Victor Wooten is one of the most incredible musicians I have ever seen perform. He pushes the boundaries of what is humanly possible. While I was hosting a college radio show in 1997, Bela Fleck and the Flecktones played in our studio. I had the privilege of sitting in the same room with Victor and watching him take a solo that, to this day, is still one of the most awe-inspiring displays of musicianship I have ever witnessed. However, the thing that impressed me most about him was his work ethic. Before we began recording, everyone in the studio headed into the control room. We were discussing some details of the taping schedule with the band, its manager and the studio engineers. Victor never moved from the studio. He stayed in his seat and practiced his bass. The man has been playing bass since before he could efficiently walk or talk. While everyone else involved with the taping was talking logistics, Victor remained in the studio, alone, playing his bass.

His latest solo album, Yin Yang, was recently nominated for a Grammy in the category of Best Contemporary Jazz Performance. It is the only album on an independent label to be nominated in the category. Victor took time out of his busy schedule to speak to Jambands.com this past week from Los Angeles.

JW: So you first learned to play the bass when you were three years old?

VW: Yeah it was somewhere around that time. I was about three years old, learning from my brothers how to play.
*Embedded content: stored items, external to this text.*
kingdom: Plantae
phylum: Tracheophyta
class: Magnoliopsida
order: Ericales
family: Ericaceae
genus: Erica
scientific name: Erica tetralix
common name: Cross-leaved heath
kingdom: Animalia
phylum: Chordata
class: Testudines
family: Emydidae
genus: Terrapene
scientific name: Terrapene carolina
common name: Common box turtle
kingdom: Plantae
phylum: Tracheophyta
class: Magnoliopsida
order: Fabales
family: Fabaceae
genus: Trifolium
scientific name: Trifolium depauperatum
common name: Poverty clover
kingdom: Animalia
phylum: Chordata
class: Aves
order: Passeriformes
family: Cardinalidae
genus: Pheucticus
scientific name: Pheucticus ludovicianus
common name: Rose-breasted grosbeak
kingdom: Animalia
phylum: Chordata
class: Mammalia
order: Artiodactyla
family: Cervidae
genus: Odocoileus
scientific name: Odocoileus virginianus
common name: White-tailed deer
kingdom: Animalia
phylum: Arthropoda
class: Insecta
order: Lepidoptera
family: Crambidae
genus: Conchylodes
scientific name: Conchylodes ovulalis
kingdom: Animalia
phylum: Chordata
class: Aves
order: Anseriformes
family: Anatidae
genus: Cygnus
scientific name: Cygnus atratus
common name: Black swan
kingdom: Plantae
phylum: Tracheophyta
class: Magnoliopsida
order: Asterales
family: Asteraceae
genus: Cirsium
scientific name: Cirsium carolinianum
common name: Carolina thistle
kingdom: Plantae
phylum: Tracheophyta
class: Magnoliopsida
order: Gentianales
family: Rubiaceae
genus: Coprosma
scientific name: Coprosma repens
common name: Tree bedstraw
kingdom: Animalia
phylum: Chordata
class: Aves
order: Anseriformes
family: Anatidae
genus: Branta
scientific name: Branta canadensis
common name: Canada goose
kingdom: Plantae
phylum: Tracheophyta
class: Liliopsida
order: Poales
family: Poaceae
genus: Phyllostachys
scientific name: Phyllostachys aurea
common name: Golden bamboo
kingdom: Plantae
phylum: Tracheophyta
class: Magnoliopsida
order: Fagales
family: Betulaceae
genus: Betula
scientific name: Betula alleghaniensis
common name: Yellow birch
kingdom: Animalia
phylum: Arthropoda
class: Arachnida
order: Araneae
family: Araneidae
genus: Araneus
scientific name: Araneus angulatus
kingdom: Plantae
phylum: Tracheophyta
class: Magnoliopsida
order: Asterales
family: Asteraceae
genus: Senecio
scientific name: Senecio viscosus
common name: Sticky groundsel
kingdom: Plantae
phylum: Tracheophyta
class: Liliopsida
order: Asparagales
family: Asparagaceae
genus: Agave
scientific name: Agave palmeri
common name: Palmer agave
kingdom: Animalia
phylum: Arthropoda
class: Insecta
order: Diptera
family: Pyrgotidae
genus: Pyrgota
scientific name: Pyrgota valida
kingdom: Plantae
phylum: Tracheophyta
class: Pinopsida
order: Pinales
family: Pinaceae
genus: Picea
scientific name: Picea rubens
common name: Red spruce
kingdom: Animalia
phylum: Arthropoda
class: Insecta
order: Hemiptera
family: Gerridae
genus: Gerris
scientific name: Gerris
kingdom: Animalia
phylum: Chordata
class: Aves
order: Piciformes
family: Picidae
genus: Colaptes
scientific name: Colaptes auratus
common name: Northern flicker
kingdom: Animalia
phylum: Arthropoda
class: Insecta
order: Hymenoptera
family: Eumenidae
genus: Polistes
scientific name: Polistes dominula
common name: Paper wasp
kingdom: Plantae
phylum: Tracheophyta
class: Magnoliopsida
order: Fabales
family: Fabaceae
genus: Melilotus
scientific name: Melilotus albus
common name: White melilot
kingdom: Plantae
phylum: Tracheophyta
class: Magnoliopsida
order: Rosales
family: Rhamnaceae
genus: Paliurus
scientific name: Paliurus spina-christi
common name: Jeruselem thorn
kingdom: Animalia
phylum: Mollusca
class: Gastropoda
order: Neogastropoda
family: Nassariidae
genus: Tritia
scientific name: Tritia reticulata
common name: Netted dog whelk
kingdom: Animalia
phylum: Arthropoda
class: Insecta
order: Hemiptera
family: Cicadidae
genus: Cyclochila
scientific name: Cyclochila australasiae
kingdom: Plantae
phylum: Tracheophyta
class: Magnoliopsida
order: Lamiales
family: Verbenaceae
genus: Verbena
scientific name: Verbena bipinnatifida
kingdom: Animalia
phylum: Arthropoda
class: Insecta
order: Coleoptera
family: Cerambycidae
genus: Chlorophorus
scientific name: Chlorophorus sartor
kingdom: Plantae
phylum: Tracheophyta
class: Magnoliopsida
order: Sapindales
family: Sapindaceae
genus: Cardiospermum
JW: Regi taught you, right?

VW: Yeah, my oldest brother Regi, guitar player, he started teaching me. They started teaching me the musical language when I was actually younger than that, but when I was about three years old is when they actually put the instrument in my hands and started teaching me the notes.

JW: They do say that the human brain is a lot more malleable at that age. It’s much easier for children to learn other languages. Do you think music just became part of your vocabulary?

VW: Definitely. Definitely, your mind is just open. You know? You can learn anything at that age. Your mind is open and it was just like learning another language. It was identical to learning another language.

JW: And then you were gigging regularly by the age of eight?

VW: Well, it was actually when I was five. When I was about five or six my parents started booking gigs for us.

JW: (laughs)

VW: We were living in California at the time. Before, when I was first learning to play the music, we were in Hawaii, but then we had moved to California. We started playing out, first at rec. centers and then some clubs. Then I think I was five years old when we were doing some dates opening for Curtis Mayfield and we did at least one date opening for the band, War at the Oakland Coliseum.

JW: Now that’s pretty incredible for a band of kids to be getting those gigs. Did your parents have some kind of entertainment background or connections to get you those gigs?

VW: No, none at all. My parents are the kind of people that will do whatever it is that they want to do. If something in the house is broken, they figure out how to fix it, because they figure if someone else can fix it, they can too and they’re right about that. So they would call venues and book us gigs and after a while the word started getting out and people would start calling us for gigs.

JW: Do you remember what age you were when you realized that conventional bass playing just wouldn’t cut it for you?

VW: No, I don’t think I’ve ever really thought about it that way. It’s sort of like when you learn how to talk, you talk with your own voice, whether you realize it or not. It’s not like when you’re a kid, you’re saying, ‘you know, my voice is gonna be different than anyone else’s.’ It just happens that way and I believe a lot of it is because I started at such an early age.

When you’re playing at a really early age, you do things your own way and you don’t even have to think about it as much. So I believe that’s the way it was for me. I wasn’t even thinking about it. The way it really happened was the fact that my brothers all played different instruments and I was learning all the different things they do on their instruments. I was learning that stuff and applying it to the bass. That’s what really got me into the different things. That’s how I got into two-hand tapping, because that’s how my brother played keyboards, with two hands. So it made sense to me to try that on the bass. My brother Regi used his guitar pick in an up and down manner and he showed me how to use the exact same thing, but just using my thumb on the bass. So that all just kind of made sense at an early age.

JW: I know you apply a lot of the same techniques that drummers use, or trumpet players or flamenco guitarists to your bass.

VW: Definitely, but it just made sense to me at that time. When I was young, eight, nine and ten, still developing the bass, it made sense to try these techniques that were working so well for my brothers on their instruments.